You can restrict the types of search filters that a given client may be allowed to use to
prevent the use of potentially expensive filters, like range or substring searches. You can
use the allowed-filter-type property to provide a list of filter types that
may be included in the search requests from clients associated with the client connection
policy. This setting will only be used if search is included in the set of allowed operation
types. This restriction will only be applied to searches with a scope other than
baseObject, such as searches with a scope of singleLevel,
wholeSubtree, or subordinateSubtree.
The minimum-substring-length property can be used to specify the minimum
number of non-wildcard characters in a substring filter. Any attempt to use a substring search
with an element containing fewer than this number of bytes will be rejected.
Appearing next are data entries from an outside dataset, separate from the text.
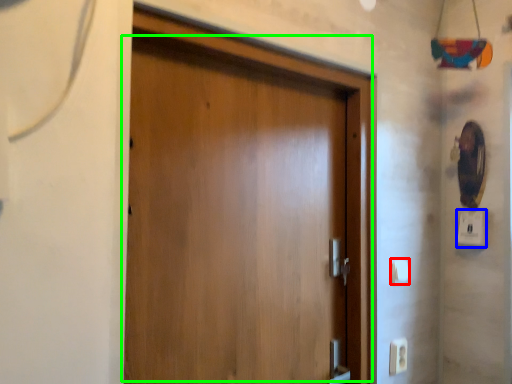
Question: Estimate the real-world distances between objects in this image. Which object is closer to light switch (highlighted by a red box), light switch (highlighted by a blue box) or door (highlighted by a green box)?

Choices:
 (A) light switch
 (B) door

Answer: (A)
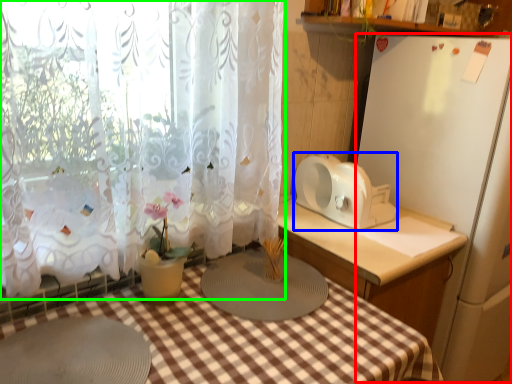
Question: Which object is positioned farthest from appliance (highlighted by a red box)? Select from appliance (highlighted by a blue box) and curtain (highlighted by a green box).

Choices:
 (A) appliance
 (B) curtain

Answer: (B)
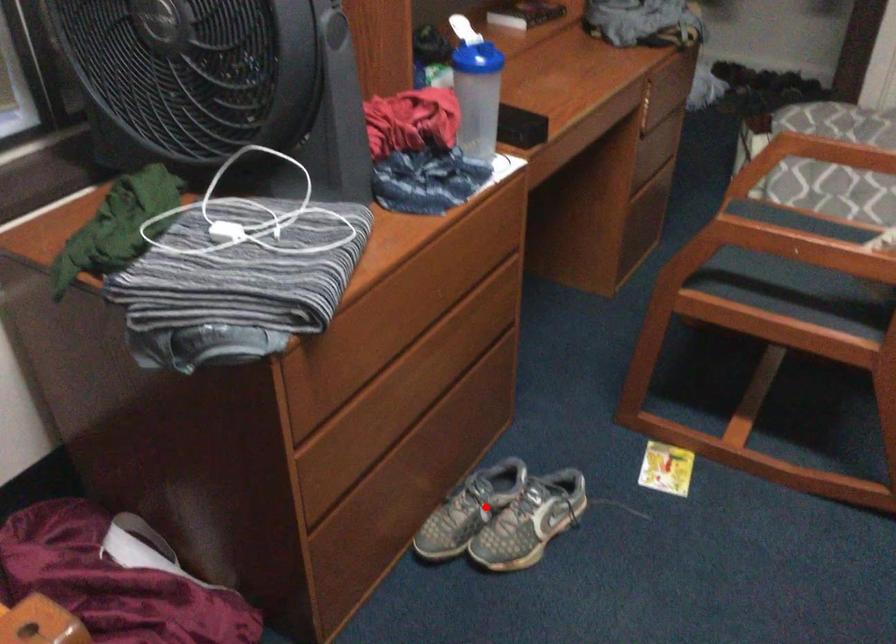
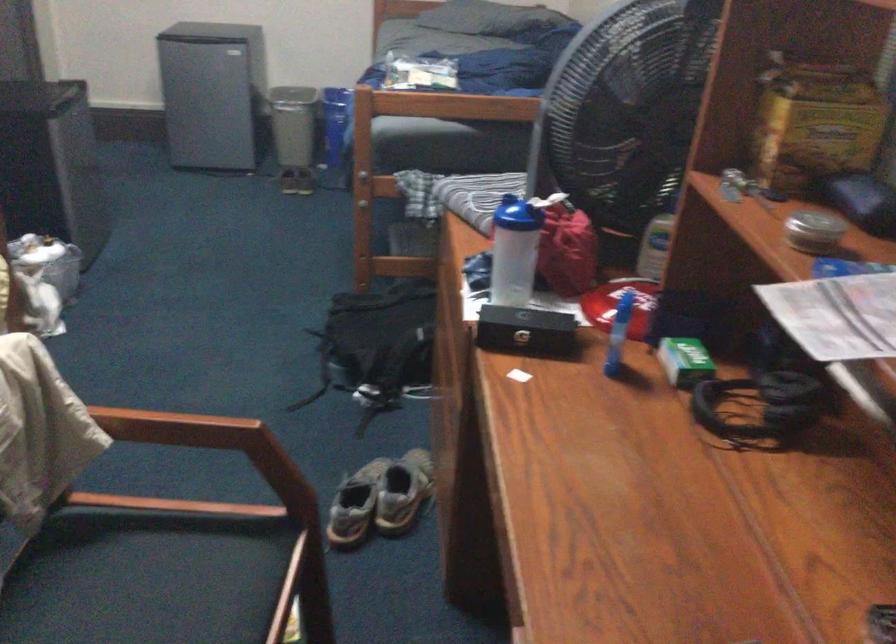
Question: I am providing you with two images of the same scene from different viewpoints. Given a red point in image1, look at the same physical point in image2. Is it:

Choices:
 (A) Closer to the viewpoint
 (B) Farther from the viewpoint

Answer: (B)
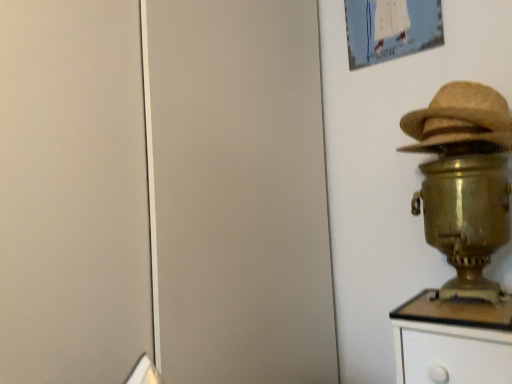
Question: In terms of height, does braided straw hat at right look taller or shorter compared to gold metallic samovar at right?

Choices:
 (A) tall
 (B) short

Answer: (B)

Question: Would you say braided straw hat at right is to the left or to the right of gold metallic samovar at right in the picture?

Choices:
 (A) right
 (B) left

Answer: (A)

Question: Which is nearer to the gold metallic samovar at right?

Choices:
 (A) braided straw hat at right
 (B) matte paper picture frame at upper right

Answer: (A)

Question: Which is farther from the braided straw hat at right?

Choices:
 (A) matte paper picture frame at upper right
 (B) gold metallic samovar at right

Answer: (A)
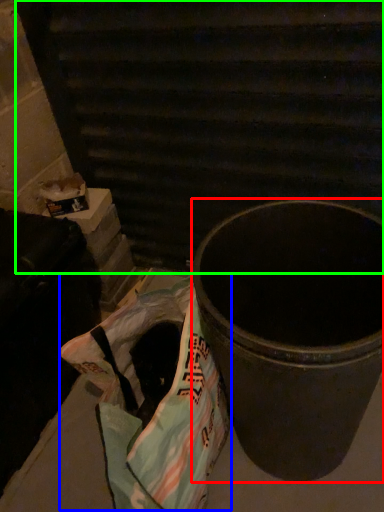
Question: Considering the real-world distances, which object is closest to waste container (highlighted by a red box)? grocery bag (highlighted by a blue box) or stairwell (highlighted by a green box).

Choices:
 (A) grocery bag
 (B) stairwell

Answer: (A)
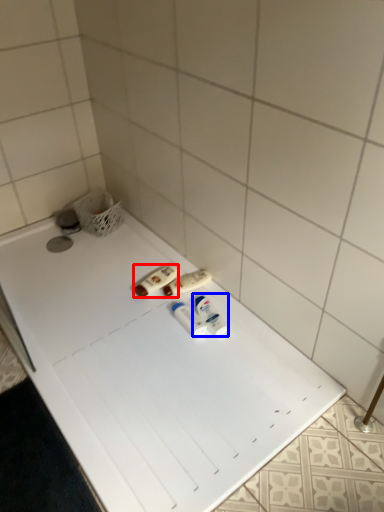
Question: Which point is closer to the camera, toiletry (highlighted by a red box) or toiletry (highlighted by a blue box)?

Choices:
 (A) toiletry
 (B) toiletry

Answer: (B)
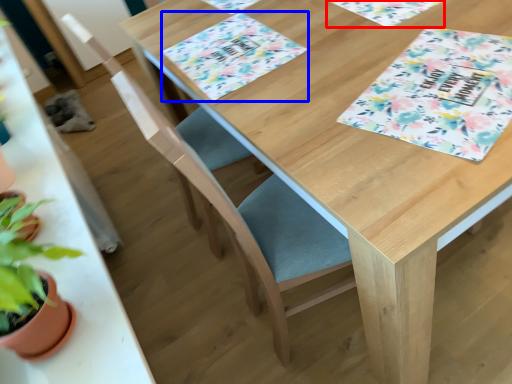
Question: Which of the following is the closest to the observer, place mat (highlighted by a red box) or place mat (highlighted by a blue box)?

Choices:
 (A) place mat
 (B) place mat

Answer: (B)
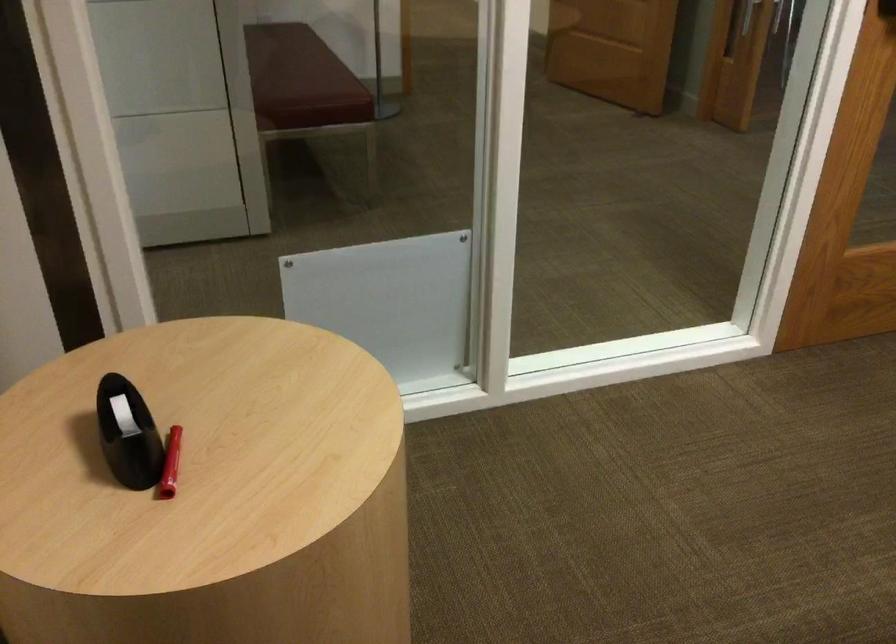
What do you see at coordinates (300, 79) in the screenshot? The image size is (896, 644). I see `the sofa sitting surface` at bounding box center [300, 79].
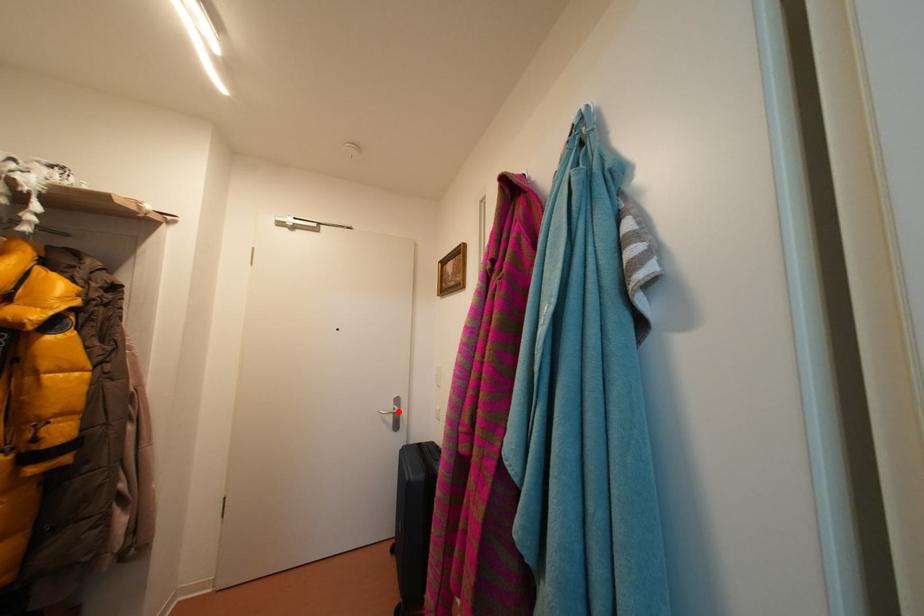
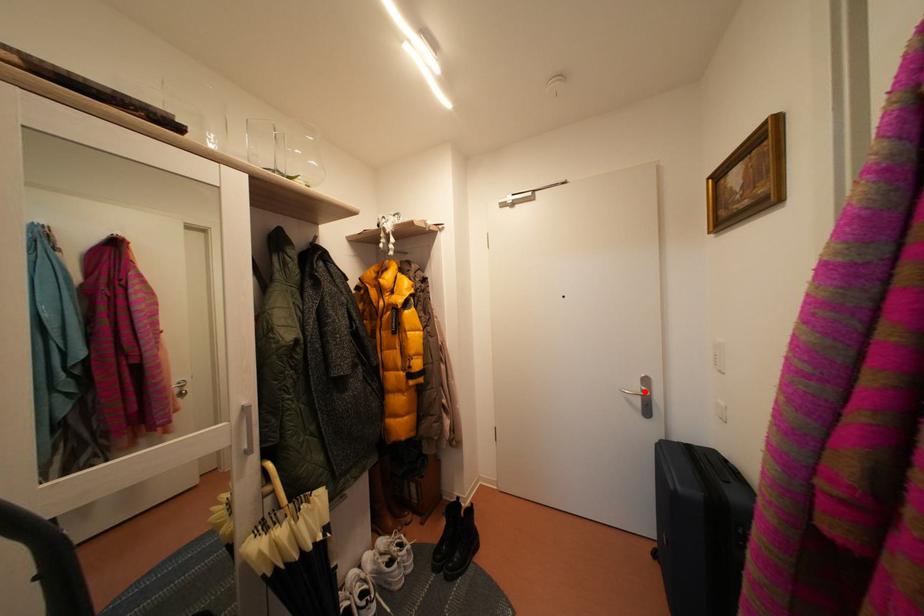
I am providing you with two images of the same scene from different viewpoints. A red point is marked on the first image and another point is marked on the second image. Is the red point in image1 aligned with the point shown in image2?

Yes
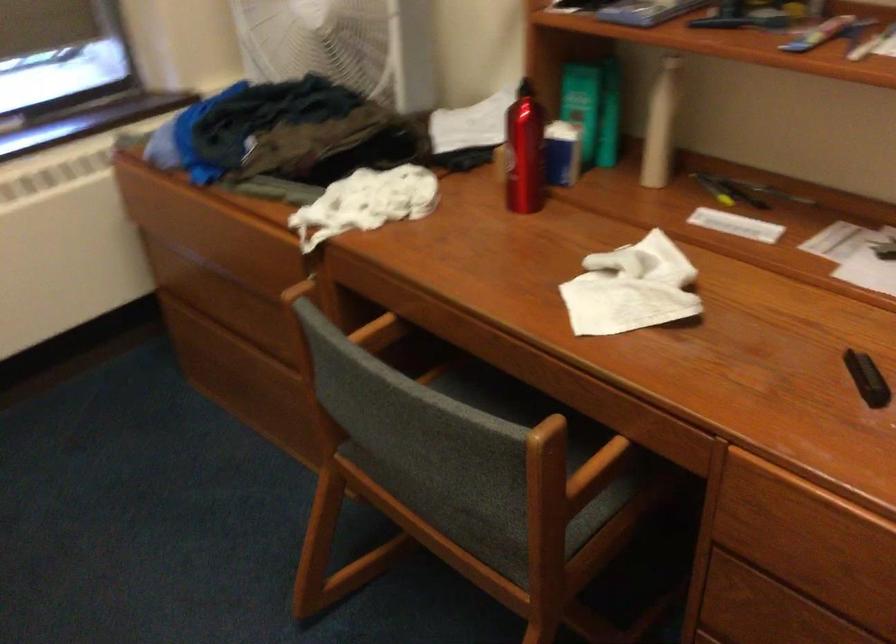
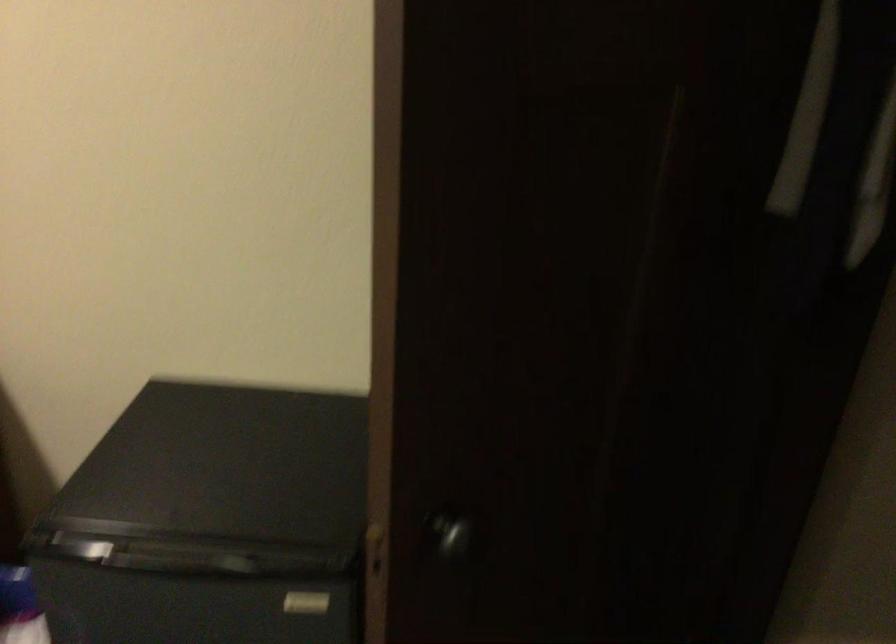
Question: How did the camera likely rotate?

Choices:
 (A) Left
 (B) Right
 (C) Up
 (D) Down

Answer: (B)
For example, the
server can be configured to reject filters like "(cn=a*)" and
"(cn=ab*)", but to allow "(cn=abcde*)". This property
setting will only be used if search is included in the set of allowed operation types and at
least one of sub-initial, sub-any, or
sub-final is included in the set of allowed filter types.
-
Allowing very short substrings can require the server to perform more expensive processing. The search requires a lot more server effort to assemble a candidate entry list for short substrings because the server has to examine a lot more index keys.
-
Allowing very short substrings makes it easier for a client to put together a series of requests to retrieve all the data from the server (a process known as "trawling"). If a malicious user wants to obtain all the data from the server, then it is easier to issue 26 requests like
"(cn=a*)","(cn=b*)","(cn=c*)", ...,"(cn=z*)"than if the user is required to do something like"(cn=aaaaa*)","(cn=aaaab*)","(cn=aaaac*)", ...,"(cn=zzzzz*)".